# Instructions for the task
Your copy should repeat each record below exactly and contain no images.

(Items from a data source)
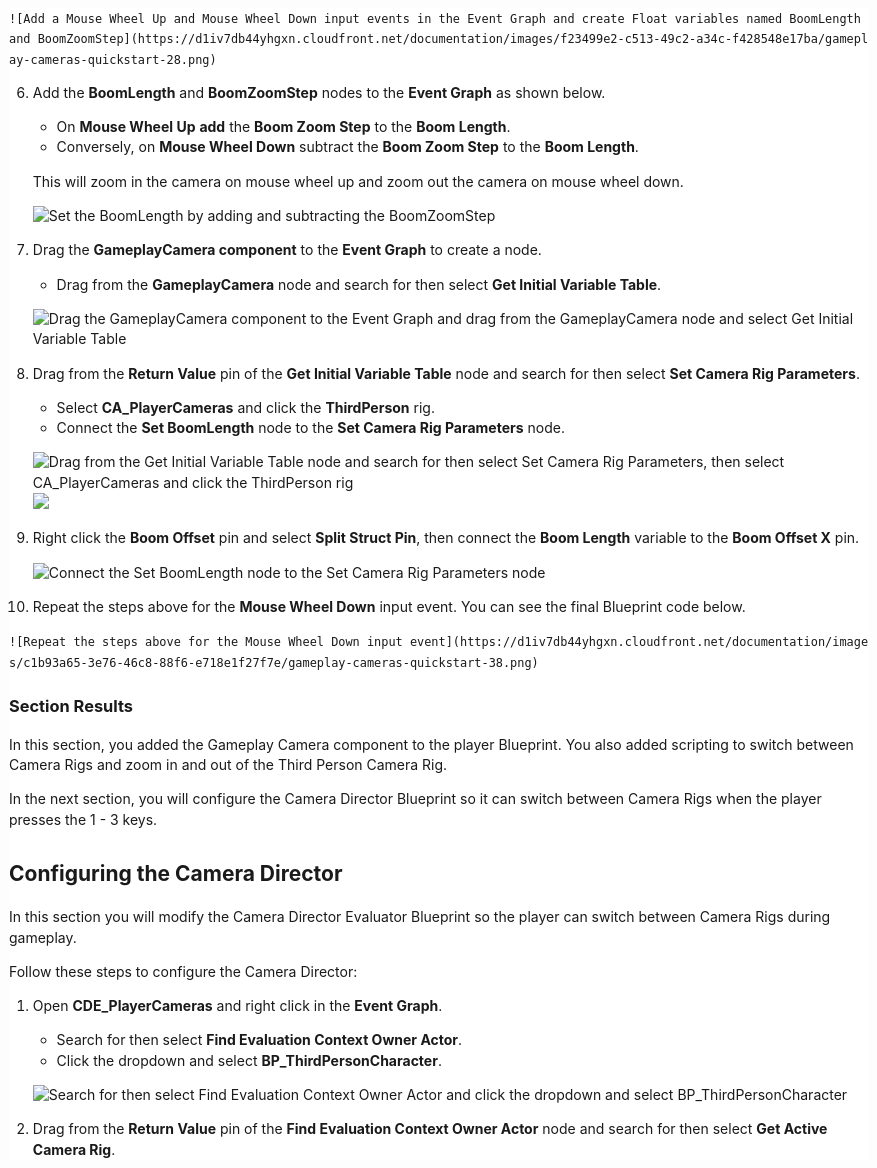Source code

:     ![Add a Mouse Wheel Up and Mouse Wheel Down input events in the Event Graph and create Float variables named BoomLength and BoomZoomStep](https://d1iv7db44yhgxn.cloudfront.net/documentation/images/f23499e2-c513-49c2-a34c-f428548e17ba/gameplay-cameras-quickstart-28.png)
6.  Add the **BoomLength** and **BoomZoomStep** nodes to the **Event Graph** as shown below.
    
    -   On **Mouse Wheel Up** **add** the **Boom Zoom Step** to the **Boom Length**.
    -   Conversely, on **Mouse Wheel Down** subtract the **Boom Zoom Step** to the **Boom Length**.
    
    This will zoom in the camera on mouse wheel up and zoom out the camera on mouse wheel down.
    
    ![Set the BoomLength by adding and subtracting the BoomZoomStep](https://d1iv7db44yhgxn.cloudfront.net/documentation/images/2f2e6117-bb7f-44b4-8293-8963a9b6e11b/gameplay-cameras-quickstart-29.png)
7.  Drag the **GameplayCamera component** to the **Event Graph** to create a node.
    
    -   Drag from the **GameplayCamera** node and search for then select **Get Initial Variable Table**.
    
    ![Drag the GameplayCamera component to the Event Graph and drag from the GameplayCamera node and select Get Initial Variable Table](https://d1iv7db44yhgxn.cloudfront.net/documentation/images/ec008502-7658-444b-be76-f65eadf50113/gameplay-cameras-quickstart-30.png)
8.  Drag from the **Return Value** pin of the **Get Initial Variable Table** node and search for then select **Set Camera Rig Parameters**.
    
    -   Select **CA\_PlayerCameras** and click the **ThirdPerson** rig.
    -   Connect the **Set BoomLength** node to the **Set Camera Rig Parameters** node.
    
    ![Drag from the Get Initial Variable Table node and search for then select Set Camera Rig Parameters, then select CA_PlayerCameras and click the ThirdPerson rig](https://d1iv7db44yhgxn.cloudfront.net/documentation/images/4207ea23-7902-4915-9f4b-60607e64b81d/gameplay-cameras-quickstart-31.png) ![](https://d1iv7db44yhgxn.cloudfront.net/documentation/images/4d2b383d-6d4f-4591-9372-697734dae6c4/gameplay-cameras-quickstart-36.png)
9.  Right click the **Boom Offset** pin and select **Split Struct Pin**, then connect the **Boom Length** variable to the **Boom Offset X** pin.
    
    ![Connect the Set BoomLength node to the Set Camera Rig Parameters node](https://d1iv7db44yhgxn.cloudfront.net/documentation/images/6b6a8167-2b17-4beb-99af-5e65d5a1c47d/gameplay-cameras-quickstart-37.png)
10.  Repeat the steps above for the **Mouse Wheel Down** input event. You can see the final Blueprint code below.
    
    ![Repeat the steps above for the Mouse Wheel Down input event](https://d1iv7db44yhgxn.cloudfront.net/documentation/images/c1b93a65-3e76-46c8-88f6-e718e1f27f7e/gameplay-cameras-quickstart-38.png)

### Section Results

In this section, you added the Gameplay Camera component to the player Blueprint. You also added scripting to switch between Camera Rigs and zoom in and out of the Third Person Camera Rig.

In the next section, you will configure the Camera Director Blueprint so it can switch between Camera Rigs when the player presses the 1 - 3 keys.

## Configuring the Camera Director

In this section you will modify the Camera Director Evaluator Blueprint so the player can switch between Camera Rigs during gameplay.

Follow these steps to configure the Camera Director:

1.  Open **CDE\_PlayerCameras** and right click in the **Event Graph**.
    
    -   Search for then select **Find Evaluation Context Owner Actor**.
    -   Click the dropdown and select **BP\_ThirdPersonCharacter**.
    
    ![Search for then select Find Evaluation Context Owner Actor and click the dropdown and select BP_ThirdPersonCharacter](https://d1iv7db44yhgxn.cloudfront.net/documentation/images/5c43a1fc-4b2c-417b-b1a1-33b3b9767df3/gameplay-cameras-quickstart-39.png)
2.  Drag from the **Return Value** pin of the **Find Evaluation Context Owner Actor** node and search for then select **Get Active Camera Rig**.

# Response to the exercise
Source code

:     ![Add a Mouse Wheel Up and Mouse Wheel Down input events in the Event Graph and create Float variables named BoomLength and BoomZoomStep](https://d1iv7db44yhgxn.cloudfront.net/documentation/images/f23499e2-c513-49c2-a34c-f428548e17ba/gameplay-cameras-quickstart-28.png)
6.  Add the **BoomLength** and **BoomZoomStep** nodes to the **Event Graph** as shown below.
    
    -   On **Mouse Wheel Up** **add** the **Boom Zoom Step** to the **Boom Length**.
    -   Conversely, on **Mouse Wheel Down** subtract the **Boom Zoom Step** to the **Boom Length**.
    
    This will zoom in the camera on mouse wheel up and zoom out the camera on mouse wheel down.
    
    ![Set the BoomLength by adding and subtracting the BoomZoomStep](https://d1iv7db44yhgxn.cloudfront.net/documentation/images/2f2e6117-bb7f-44b4-8293-8963a9b6e11b/gameplay-cameras-quickstart-29.png)
7.  Drag the **GameplayCamera component** to the **Event Graph** to create a node.
    
    -   Drag from the **GameplayCamera** node and search for then select **Get Initial Variable Table**.
    
    ![Drag the GameplayCamera component to the Event Graph and drag from the GameplayCamera node and select Get Initial Variable Table](https://d1iv7db44yhgxn.cloudfront.net/documentation/images/ec008502-7658-444b-be76-f65eadf50113/gameplay-cameras-quickstart-30.png)
8.  Drag from the **Return Value** pin of the **Get Initial Variable Table** node and search for then select **Set Camera Rig Parameters**.
    
    -   Select **CA\_PlayerCameras** and click the **ThirdPerson** rig.
    -   Connect the **Set BoomLength** node to the **Set Camera Rig Parameters** node.
    
    ![Drag from the Get Initial Variable Table node and search for then select Set Camera Rig Parameters, then select CA_PlayerCameras and click the ThirdPerson rig](https://d1iv7db44yhgxn.cloudfront.net/documentation/images/4207ea23-7902-4915-9f4b-60607e64b81d/gameplay-cameras-quickstart-31.png) ![](https://d1iv7db44yhgxn.cloudfront.net/documentation/images/4d2b383d-6d4f-4591-9372-697734dae6c4/gameplay-cameras-quickstart-36.png)
9.  Right click the **Boom Offset** pin and select **Split Struct Pin**, then connect the **Boom Length** variable to the **Boom Offset X** pin.
    
    ![Connect the Set BoomLength node to the Set Camera Rig Parameters node](https://d1iv7db44yhgxn.cloudfront.net/documentation/images/6b6a8167-2b17-4beb-99af-5e65d5a1c47d/gameplay-cameras-quickstart-37.png)
10.  Repeat the steps above for the **Mouse Wheel Down** input event. You can see the final Blueprint code below.
    
    ![Repeat the steps above for the Mouse Wheel Down input event](https://d1iv7db44yhgxn.cloudfront.net/documentation/images/c1b93a65-3e76-46c8-88f6-e718e1f27f7e/gameplay-cameras-quickstart-38.png)

### Section Results

In this section, you added the Gameplay Camera component to the player Blueprint. You also added scripting to switch between Camera Rigs and zoom in and out of the Third Person Camera Rig.

In the next section, you will configure the Camera Director Blueprint so it can switch between Camera Rigs when the player presses the 1 - 3 keys.

## Configuring the Camera Director

In this section you will modify the Camera Director Evaluator Blueprint so the player can switch between Camera Rigs during gameplay.

Follow these steps to configure the Camera Director:

1.  Open **CDE\_PlayerCameras** and right click in the **Event Graph**.
    
    -   Search for then select **Find Evaluation Context Owner Actor**.
    -   Click the dropdown and select **BP\_ThirdPersonCharacter**.
    
    ![Search for then select Find Evaluation Context Owner Actor and click the dropdown and select BP_ThirdPersonCharacter](https://d1iv7db44yhgxn.cloudfront.net/documentation/images/5c43a1fc-4b2c-417b-b1a1-33b3b9767df3/gameplay-cameras-quickstart-39.png)
2.  Drag from the **Return Value** pin of the **Find Evaluation Context Owner Actor** node and search for then select **Get Active Camera Rig**.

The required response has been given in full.